Direct Colour has broken with a long standing strategy to buy its first new press, a Komori H-UV machine. Previously the company has invested in recent secondhand Heidelbergs and had the same thought when the time came to replace its six-colour Speedmaster SM74.
But, says managing director Alan Briggs, the Komori rep has been calling for the past three years and “we have gone down the Komori route to keep up with the game”.
That includes being able to offer a fast turnaround and a wider choice of materials thanks to the UV curing system on the four-colour Lithrone S29 press. As well as the UV curing unit, it includes the full panoply of Komori technology to automate makeready and also offers on the run colour consistency. Skeleton transfers offer a choice of stock, up to 400gsm, and fully automated plate loading are included.
The new press also runs faster, at 16,000sph, than the machine it replaces, adding up to a considerable leap in capacity for the Chessington business.
“We have been able to make ready on the SM74 in perhaps 15-20 minutes. On the Komori it will be less than five minutes each time as operators get to know the technology. It is also going to be nice to get rid of IPA from the factory,” says Briggs.
Fellow director Mark Attwater explains that Direct Colour works with print management, direct clients and design agencies. “We can now offer them more creativity on a wider choice of materials and also turn work around to tighter schedules.”
Almost all work is CMYK only, so the loss of print units will not have a major impact. Most jobs were run with a fifth unit to apply a seal, says Briggs. But this required at least some standing time after printing. “Now the sheets will come off completely dry and there will be no down time in finishing,” he says. “We are under pressure to compete with digital in terms of prices and delivery. Now we can do that.

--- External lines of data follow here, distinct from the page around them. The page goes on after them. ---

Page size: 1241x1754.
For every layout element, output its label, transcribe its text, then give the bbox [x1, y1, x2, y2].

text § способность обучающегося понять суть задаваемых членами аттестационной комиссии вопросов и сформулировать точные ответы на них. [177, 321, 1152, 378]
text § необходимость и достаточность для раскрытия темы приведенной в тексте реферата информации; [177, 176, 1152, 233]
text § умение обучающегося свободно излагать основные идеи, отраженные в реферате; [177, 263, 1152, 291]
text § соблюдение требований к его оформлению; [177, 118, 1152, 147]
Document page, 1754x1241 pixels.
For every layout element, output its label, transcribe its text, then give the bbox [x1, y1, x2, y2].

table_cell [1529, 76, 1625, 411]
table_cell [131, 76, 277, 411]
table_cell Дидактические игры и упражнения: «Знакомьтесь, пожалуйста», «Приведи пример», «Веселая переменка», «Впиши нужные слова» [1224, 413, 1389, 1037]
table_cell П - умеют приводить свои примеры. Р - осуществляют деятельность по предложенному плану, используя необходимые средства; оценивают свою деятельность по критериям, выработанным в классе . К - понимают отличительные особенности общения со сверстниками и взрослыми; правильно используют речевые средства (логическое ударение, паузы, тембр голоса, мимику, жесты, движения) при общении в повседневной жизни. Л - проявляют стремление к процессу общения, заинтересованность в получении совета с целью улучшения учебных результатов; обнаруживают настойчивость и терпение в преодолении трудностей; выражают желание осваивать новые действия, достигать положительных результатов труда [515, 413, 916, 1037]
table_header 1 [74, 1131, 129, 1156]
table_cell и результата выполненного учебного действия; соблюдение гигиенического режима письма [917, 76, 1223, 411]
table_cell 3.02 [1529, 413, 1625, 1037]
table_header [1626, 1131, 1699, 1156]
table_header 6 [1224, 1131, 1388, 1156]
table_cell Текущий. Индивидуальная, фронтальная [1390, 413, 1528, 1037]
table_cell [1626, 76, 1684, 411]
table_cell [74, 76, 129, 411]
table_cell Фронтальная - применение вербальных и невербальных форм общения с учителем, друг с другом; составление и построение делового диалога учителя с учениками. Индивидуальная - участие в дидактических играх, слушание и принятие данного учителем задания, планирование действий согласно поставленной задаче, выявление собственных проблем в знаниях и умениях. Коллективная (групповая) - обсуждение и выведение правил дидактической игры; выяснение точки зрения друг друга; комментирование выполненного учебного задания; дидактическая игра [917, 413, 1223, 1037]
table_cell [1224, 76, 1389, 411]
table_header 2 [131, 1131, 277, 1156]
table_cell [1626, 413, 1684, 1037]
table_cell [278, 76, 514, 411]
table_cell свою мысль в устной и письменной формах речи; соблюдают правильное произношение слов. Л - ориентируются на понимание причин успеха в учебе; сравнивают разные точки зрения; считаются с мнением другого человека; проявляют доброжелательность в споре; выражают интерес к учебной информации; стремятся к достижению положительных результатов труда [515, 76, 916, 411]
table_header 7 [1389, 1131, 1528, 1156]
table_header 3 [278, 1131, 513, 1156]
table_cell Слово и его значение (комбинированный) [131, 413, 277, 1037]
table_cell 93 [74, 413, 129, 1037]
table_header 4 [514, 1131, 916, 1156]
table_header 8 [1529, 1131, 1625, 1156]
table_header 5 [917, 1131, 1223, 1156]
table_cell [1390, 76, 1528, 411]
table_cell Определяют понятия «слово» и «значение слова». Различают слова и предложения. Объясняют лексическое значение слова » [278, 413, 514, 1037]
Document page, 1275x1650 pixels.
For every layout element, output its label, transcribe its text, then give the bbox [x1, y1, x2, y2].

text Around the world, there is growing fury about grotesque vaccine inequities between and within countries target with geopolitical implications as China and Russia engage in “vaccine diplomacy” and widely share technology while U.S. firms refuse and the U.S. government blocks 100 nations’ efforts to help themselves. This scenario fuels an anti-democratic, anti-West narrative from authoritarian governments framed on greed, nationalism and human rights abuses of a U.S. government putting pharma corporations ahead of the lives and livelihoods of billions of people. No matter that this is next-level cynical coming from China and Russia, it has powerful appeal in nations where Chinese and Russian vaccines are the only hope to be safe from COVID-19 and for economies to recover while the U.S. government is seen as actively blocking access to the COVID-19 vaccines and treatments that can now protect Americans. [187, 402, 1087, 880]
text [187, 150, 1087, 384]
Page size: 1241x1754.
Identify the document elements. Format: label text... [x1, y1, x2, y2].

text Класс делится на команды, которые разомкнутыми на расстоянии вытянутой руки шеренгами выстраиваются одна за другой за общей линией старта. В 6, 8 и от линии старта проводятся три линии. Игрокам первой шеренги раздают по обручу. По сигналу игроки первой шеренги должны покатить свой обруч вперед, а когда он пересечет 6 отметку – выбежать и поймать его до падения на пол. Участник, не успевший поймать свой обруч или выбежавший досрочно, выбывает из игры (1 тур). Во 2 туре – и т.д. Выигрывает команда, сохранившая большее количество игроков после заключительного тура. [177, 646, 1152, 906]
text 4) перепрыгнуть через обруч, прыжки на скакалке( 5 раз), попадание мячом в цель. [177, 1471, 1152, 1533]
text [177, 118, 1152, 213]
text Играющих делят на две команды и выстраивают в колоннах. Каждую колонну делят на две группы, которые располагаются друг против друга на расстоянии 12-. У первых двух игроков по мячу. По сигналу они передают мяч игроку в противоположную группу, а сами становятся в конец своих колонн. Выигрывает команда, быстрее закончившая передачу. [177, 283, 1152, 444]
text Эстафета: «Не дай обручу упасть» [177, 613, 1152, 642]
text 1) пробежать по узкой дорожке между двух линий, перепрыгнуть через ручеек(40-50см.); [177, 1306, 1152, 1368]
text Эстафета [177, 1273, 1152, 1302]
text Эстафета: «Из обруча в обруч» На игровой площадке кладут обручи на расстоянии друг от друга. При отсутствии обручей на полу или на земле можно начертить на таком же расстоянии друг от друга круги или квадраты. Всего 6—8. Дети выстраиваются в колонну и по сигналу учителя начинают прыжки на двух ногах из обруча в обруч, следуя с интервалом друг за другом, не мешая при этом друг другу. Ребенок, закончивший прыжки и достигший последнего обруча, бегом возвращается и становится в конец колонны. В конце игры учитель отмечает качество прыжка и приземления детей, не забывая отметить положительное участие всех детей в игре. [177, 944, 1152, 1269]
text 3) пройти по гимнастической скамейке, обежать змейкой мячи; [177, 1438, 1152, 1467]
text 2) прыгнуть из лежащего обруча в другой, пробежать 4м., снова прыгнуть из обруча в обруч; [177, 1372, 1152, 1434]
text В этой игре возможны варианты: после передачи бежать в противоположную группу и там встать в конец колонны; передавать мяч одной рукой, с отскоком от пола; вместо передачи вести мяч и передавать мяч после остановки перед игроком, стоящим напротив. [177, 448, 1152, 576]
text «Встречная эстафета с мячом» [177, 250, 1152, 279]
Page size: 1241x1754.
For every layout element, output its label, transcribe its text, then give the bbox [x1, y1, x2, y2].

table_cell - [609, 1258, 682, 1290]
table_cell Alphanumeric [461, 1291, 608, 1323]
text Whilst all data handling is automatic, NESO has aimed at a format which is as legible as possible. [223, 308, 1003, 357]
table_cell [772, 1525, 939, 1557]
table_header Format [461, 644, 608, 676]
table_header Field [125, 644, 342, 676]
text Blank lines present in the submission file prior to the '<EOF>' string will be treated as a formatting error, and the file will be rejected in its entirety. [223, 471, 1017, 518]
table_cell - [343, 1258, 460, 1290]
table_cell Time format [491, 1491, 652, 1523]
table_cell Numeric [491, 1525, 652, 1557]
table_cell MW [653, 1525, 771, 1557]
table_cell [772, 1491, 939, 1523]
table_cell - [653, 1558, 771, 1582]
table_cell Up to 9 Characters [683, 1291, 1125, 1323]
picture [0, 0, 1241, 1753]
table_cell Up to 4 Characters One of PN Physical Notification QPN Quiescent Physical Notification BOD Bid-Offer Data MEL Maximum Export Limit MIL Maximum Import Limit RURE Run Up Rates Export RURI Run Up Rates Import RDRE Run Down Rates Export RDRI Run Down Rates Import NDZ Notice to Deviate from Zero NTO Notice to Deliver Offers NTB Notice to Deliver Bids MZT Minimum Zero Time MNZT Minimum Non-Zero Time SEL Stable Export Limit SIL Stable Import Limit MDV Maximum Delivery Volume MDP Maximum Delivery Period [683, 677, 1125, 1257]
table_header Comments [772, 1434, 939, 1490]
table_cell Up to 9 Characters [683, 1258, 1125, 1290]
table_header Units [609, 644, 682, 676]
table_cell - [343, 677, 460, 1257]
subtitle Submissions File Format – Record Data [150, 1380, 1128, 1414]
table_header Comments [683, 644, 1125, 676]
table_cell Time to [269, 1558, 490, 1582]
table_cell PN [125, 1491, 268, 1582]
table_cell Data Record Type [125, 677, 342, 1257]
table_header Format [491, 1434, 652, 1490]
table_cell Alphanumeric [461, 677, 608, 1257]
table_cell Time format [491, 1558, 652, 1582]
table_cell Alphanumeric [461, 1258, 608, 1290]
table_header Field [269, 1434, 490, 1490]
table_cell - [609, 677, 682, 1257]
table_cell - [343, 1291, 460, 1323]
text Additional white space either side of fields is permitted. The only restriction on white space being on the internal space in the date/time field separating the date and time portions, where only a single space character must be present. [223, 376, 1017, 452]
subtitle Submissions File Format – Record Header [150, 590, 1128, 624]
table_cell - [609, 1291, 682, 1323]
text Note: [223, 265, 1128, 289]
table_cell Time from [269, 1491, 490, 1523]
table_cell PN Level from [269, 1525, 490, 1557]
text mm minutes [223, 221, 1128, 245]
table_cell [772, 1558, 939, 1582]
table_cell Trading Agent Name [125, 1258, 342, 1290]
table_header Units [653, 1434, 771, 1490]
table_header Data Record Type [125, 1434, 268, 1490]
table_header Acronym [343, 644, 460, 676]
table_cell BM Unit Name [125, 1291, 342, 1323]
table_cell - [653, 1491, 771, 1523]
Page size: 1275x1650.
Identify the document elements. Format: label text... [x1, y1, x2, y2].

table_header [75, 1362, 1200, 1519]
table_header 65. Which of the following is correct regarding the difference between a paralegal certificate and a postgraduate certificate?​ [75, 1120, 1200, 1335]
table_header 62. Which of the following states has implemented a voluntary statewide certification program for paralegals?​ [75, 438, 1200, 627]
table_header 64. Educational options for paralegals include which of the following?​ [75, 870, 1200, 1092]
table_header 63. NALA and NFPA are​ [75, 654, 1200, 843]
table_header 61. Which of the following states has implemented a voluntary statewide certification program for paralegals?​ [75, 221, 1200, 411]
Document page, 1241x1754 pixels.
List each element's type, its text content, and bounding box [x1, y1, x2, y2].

“The average run is 4,000 sheets, but we can take on jobs with 200,000 comfortably and we can tackle a job that demand 42 makereadies, with a makeready waste below 120 sheets.”
That is a considerable step forward on the press being replaced and represents a significant potential saving even without what he calls “the phenomenal package” that Komori and Close Brothers were able to put together.
Now the business will be aiming to exploit the ability to print on lightweight boards and plastics for pharmaceutical customers in particular and for the in-house Lisa Ghaith Creative design studio to explore the new possibilities for clients.
Nonetheless, Briggs is aware that there is a learning curve to go through for staff and customers to adjust. Clients have been kept in the loop since the decision was made. Now the challenge Direct Colour faces is to explain why, thanks to the H-UV, print is sharper than before.
Direct Colour has bought its first new multi unit press with installation of a Komori Lithrone S29 H-UV. The four colour press replaces a second hand six-colour Speedmaster SM74 at the Chessington company.